Et si la taille de la pierre était plus vieille que le genre Homo lui-même ? En 2015, la publication du site de Lomekwi 3, au Kenya, fait l'effet d'un coup de tonnerre : des outils de pierre datés de 3,3 millions d'années — soit 700 000 ans avant le plus ancien Oldowayen. Le Lomekwien devient ainsi la plus ancienne industrie lithique connue.

Une découverte qui recule les origines

Le site de Lomekwi 3 se trouve à l'ouest du lac Turkana, dans une région célèbre pour ses fossiles d'hominines. L'équipe de Sonia Harmand et Jason Lewis y met au jour, en 2011, près de 150 artefacts : nucléus, éclats et enclumes. La datation, assurée par les couches volcaniques et le paléomagnétisme, donne un âge stupéfiant de 3,3 millions d'années. À cette époque, aucun représentant du genre Homo n'est encore attesté.

Des outils lourds et rudimentaires

Le Lomekwien ne ressemble pas tout à fait à l'Oldowayen. Les blocs sont massifs — certains pèsent plusieurs kilos — et le geste technique paraît encore mal contrôlé. Les tailleurs semblent avoir surtout pratiqué deux méthodes simples : poser un bloc sur une enclume et le frapper, ou frapper directement un galet tenu en main. Le résultat : de gros éclats à bord tranchant, obtenus sans réelle préparation.

Cette « maladresse » apparente est précieuse pour les chercheurs : elle documente un stade intermédiaire entre la simple utilisation de pierres brutes (que pratiquent certains primates actuels) et la taille intentionnelle et maîtrisée de l'Oldowayen.

Mais qui étaient les tailleurs ?

Aucun fossile humain n'a été trouvé directement associé aux outils.
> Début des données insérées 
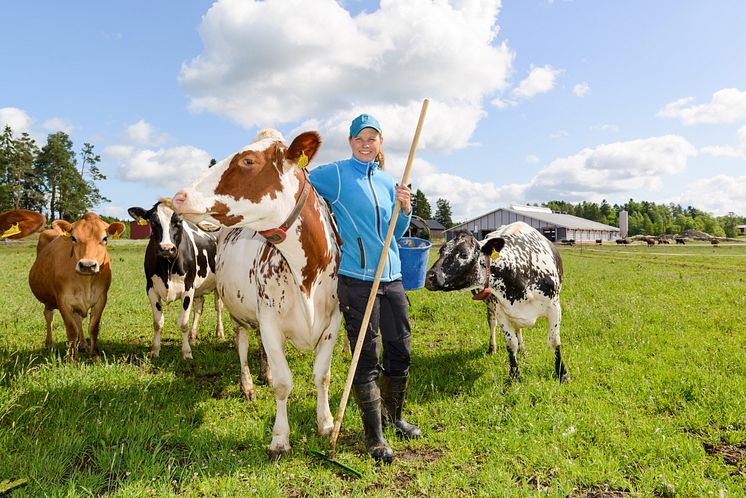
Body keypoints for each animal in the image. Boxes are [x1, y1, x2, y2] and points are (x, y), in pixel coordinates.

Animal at [28, 210, 125, 358]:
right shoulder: (63, 300)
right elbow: (71, 330)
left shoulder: (101, 298)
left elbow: (93, 328)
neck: (86, 282)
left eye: (105, 238)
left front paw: (94, 356)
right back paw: (50, 343)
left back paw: (83, 344)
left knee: (78, 319)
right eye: (73, 238)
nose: (87, 265)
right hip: (49, 301)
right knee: (49, 316)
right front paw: (72, 357)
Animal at [126, 200, 224, 360]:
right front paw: (155, 349)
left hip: (217, 285)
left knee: (218, 307)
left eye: (179, 221)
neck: (167, 267)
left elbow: (183, 323)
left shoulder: (188, 288)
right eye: (153, 222)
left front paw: (186, 352)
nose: (166, 248)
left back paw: (220, 332)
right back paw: (193, 335)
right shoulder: (151, 289)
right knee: (199, 306)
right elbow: (158, 322)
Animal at [171, 128, 340, 460]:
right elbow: (284, 385)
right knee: (243, 344)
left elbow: (322, 375)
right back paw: (249, 383)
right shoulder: (271, 321)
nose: (179, 196)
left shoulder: (334, 322)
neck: (307, 275)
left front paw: (326, 424)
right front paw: (279, 440)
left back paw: (265, 373)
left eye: (248, 160)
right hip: (237, 311)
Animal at [422, 224, 568, 384]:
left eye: (464, 254)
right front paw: (514, 375)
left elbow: (554, 341)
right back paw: (493, 348)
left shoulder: (554, 306)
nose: (428, 278)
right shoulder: (500, 311)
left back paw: (523, 349)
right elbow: (511, 344)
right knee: (493, 324)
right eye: (441, 252)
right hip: (491, 307)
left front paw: (562, 374)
À 3,3 millions d'années, deux candidats coexistent dans la région : les australopithèques et le mystérieux Kenyanthropus platyops, précisément découvert à Lomekwi. La taille de la pierre serait donc née chez des hominines au cerveau encore petit, bien avant l'émergence de notre genre — un argument fort contre l'idée que « fabriquer des outils » définirait à lui seul l'humain.

Une industrie encore débattue

Toute découverte qui bouscule les certitudes suscite le débat, et le Lomekwien ne fait pas exception. Certains spécialistes s'interrogent : les objets sont-ils vraiment d'origine humaine, ou pourraient-ils résulter de fractures naturelles ? La rareté des sites de cet âge complique la comparaison. La communauté scientifique reste prudente, mais les analyses des surfaces de fracture plaident majoritairement pour une intention : ces éclats ont bien été détachés par des mains.

Aux racines du geste technique

Qu'il soit confirmé ou nuancé par de futures découvertes, le Lomekwien pose une question vertigineuse : la capacité à tailler la pierre est peut-être un héritage bien plus ancien et bien plus partagé qu'on ne le pensait. Avant même le premier Homo, quelque part au bord d'un lac africain, des mains apprenaient déjà à faire jaillir un tranchant d'un caillou.